**Textauszug**.
Wir wühlen im Garten. Gummistiefel, alte Pullover, ich mit der Gartenschere, das Kind mit der roten Schaufel. Gerade will ich den Brombeerranken ganz ultimativ meine Meinung vermitteln, da ertönt der ultimative Ruf: „Papa, das Essen ist fertig!!“

Dem darf ich mich nicht entziehen. Erstens gibt es Ärger, wenn das Essen kalt wird, und zweitens gehört Spielen zum Glück des Kindes. Ich will keinen Ärger, ich will ein glückliches Kind. Folglich setze ich mich folgsam auf den feuchten Rand der Sandkiste, nehme milde lächelnd meinen – „noch warm!!“ – Sandkuchen in Empfang und beginne, mit viel „Mmm“ und „Ahh“ zu essen.

Spielen gehört natürlich auch zum Glück eines Erwachsenen. Auf meinem Schreibtisch steht ein kleiner Eisenbahnwaggon, „Papa, ist das Dekoration??“ Nein, das ist ein Spielzeug. Das Kind im Manne. Und wenn ich mal so richtig genervt bin, dann schiebe ich den kleinen Waggon hin und her und träume von der große, das ganze Haus durchdringenden Modelleisenbahnanlage.

**Aufgabe 1**. Übersetze diesen Satz aus dem Text über das Spielen im Garten ins Englische: „Ich will keinen Ärger, ich will ein glückliches Kind.“
**Aufgabe 2**. Führe den Text über das Spielen bei Kindern und Erwachsenen im Anschluss an seinen letzten Satz fort.

**Dateneinträge**.
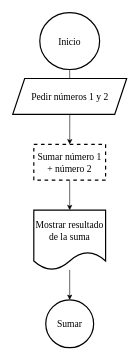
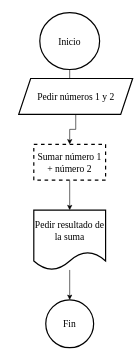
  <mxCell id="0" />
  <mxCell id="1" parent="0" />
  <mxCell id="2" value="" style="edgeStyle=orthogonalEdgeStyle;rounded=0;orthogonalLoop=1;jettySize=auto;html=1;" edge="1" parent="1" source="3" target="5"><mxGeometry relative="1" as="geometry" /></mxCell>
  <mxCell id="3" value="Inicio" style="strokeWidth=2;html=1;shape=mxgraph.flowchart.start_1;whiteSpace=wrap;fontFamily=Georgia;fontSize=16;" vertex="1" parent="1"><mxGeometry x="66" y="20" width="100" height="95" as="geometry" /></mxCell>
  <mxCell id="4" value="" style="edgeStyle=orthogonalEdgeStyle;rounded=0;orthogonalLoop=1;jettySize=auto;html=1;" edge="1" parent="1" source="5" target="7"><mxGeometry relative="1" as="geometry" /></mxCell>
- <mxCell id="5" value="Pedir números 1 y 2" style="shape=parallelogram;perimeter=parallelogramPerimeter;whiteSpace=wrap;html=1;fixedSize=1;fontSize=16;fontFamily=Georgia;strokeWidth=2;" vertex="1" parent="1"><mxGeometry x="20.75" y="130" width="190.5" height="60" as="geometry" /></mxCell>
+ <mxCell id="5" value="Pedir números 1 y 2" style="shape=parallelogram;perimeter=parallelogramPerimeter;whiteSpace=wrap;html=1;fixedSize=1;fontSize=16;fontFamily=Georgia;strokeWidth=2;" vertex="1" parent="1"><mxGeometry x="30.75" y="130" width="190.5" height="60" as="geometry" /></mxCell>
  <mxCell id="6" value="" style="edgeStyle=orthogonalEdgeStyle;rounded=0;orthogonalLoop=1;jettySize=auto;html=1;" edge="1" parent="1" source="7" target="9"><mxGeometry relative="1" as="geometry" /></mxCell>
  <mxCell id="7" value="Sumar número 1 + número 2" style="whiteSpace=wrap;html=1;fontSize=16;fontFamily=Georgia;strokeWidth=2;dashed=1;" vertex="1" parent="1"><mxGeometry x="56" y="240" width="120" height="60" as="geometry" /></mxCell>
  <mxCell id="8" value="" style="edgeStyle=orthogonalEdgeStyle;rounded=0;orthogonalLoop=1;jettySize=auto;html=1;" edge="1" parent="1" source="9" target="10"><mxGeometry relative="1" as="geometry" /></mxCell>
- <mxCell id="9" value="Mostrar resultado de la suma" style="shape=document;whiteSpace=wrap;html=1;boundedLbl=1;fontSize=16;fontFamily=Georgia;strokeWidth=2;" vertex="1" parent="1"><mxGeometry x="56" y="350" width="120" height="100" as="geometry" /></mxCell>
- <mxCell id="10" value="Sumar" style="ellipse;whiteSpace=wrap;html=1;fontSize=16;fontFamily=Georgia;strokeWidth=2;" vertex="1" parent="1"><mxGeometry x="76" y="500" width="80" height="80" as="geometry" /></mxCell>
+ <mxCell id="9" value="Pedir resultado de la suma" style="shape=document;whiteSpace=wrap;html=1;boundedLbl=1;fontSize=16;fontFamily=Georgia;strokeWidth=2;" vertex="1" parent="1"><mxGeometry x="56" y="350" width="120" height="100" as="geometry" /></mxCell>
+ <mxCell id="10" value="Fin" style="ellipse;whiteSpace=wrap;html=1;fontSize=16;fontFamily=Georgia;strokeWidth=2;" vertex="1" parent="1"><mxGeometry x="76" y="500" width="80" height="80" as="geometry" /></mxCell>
--
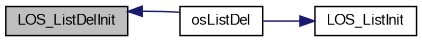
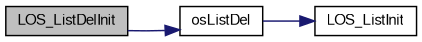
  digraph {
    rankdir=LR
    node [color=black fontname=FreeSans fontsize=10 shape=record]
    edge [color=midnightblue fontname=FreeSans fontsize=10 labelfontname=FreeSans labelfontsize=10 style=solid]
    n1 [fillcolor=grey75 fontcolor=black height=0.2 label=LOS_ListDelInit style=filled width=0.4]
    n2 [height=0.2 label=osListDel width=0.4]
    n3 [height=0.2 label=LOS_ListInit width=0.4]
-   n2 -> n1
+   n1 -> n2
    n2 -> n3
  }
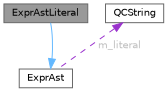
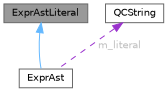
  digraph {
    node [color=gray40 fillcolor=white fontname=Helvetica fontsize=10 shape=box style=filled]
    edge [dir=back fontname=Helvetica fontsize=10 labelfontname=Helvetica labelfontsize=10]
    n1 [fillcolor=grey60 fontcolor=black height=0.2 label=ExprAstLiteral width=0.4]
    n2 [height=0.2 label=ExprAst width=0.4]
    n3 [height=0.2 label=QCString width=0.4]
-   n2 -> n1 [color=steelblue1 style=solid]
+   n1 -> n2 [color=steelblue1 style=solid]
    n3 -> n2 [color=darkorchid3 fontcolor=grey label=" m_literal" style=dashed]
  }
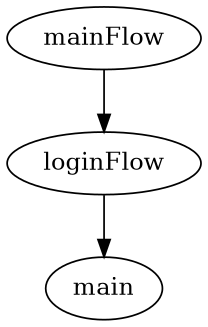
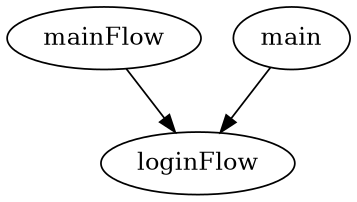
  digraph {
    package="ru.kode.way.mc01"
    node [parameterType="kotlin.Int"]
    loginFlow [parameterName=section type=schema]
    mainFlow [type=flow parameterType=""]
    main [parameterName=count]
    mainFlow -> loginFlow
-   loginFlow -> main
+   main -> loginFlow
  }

**Endgültige Antwort 1**. I don't want any trouble, I want a happy child.

**Endgültige Antwort 2**.
Spielen ist schließlich auch noch gottgefällig. Sagte nicht das Kind des Herrn: „Wenn ihr nicht werdet wie die Kinder, so werdet ihr nicht ins Himmelreich kommen!?“ Also spielen wir, denn ins Himmelreich wollen wir ja, irgendwann.

Der Weg ins Himmelreich ist aber anstrengend! Denn das Kind spielt nach anderen Regeln als der Papa, und diese Regeln sind undurchschaubar. Die Regeln, nach denen ich selbst als Kind spielte, habe ich leider vergessen, ich muss neu lernen.

Da ist zum Beispiel der Dorfspielplatz. Entweder sind keine anderen Kinder da, dann muss Papa ran. Und zwar das volle Programm. Rein gewichtsmäßig darf ich weder auf die Schaukel noch auf Wippe, aber ich muss. Alleine kann das kleine Kind nicht wippen, und bei der Schaukel will es sehen, in welch lächerlich geringer Höhe der große Papa hellgrün wird im Gesicht.

Oder es sind eben doch andere Kinder da. Sind die anderen Kinder jünger, wird angegeben, was das Zeug hält: Ich kann weiter, ich kann höher, ich bin sowieso älter als du! Sind die anderen Kinder älter, bleibt der Mund offen stehen: Die können weiter, höher, sind älter! Der wahre Sinn des Spielplatzes ist die wechselseitige Pflege sämtlicher Eitelkeiten, und nur Erwachsenen denken, er diene dem Spiel.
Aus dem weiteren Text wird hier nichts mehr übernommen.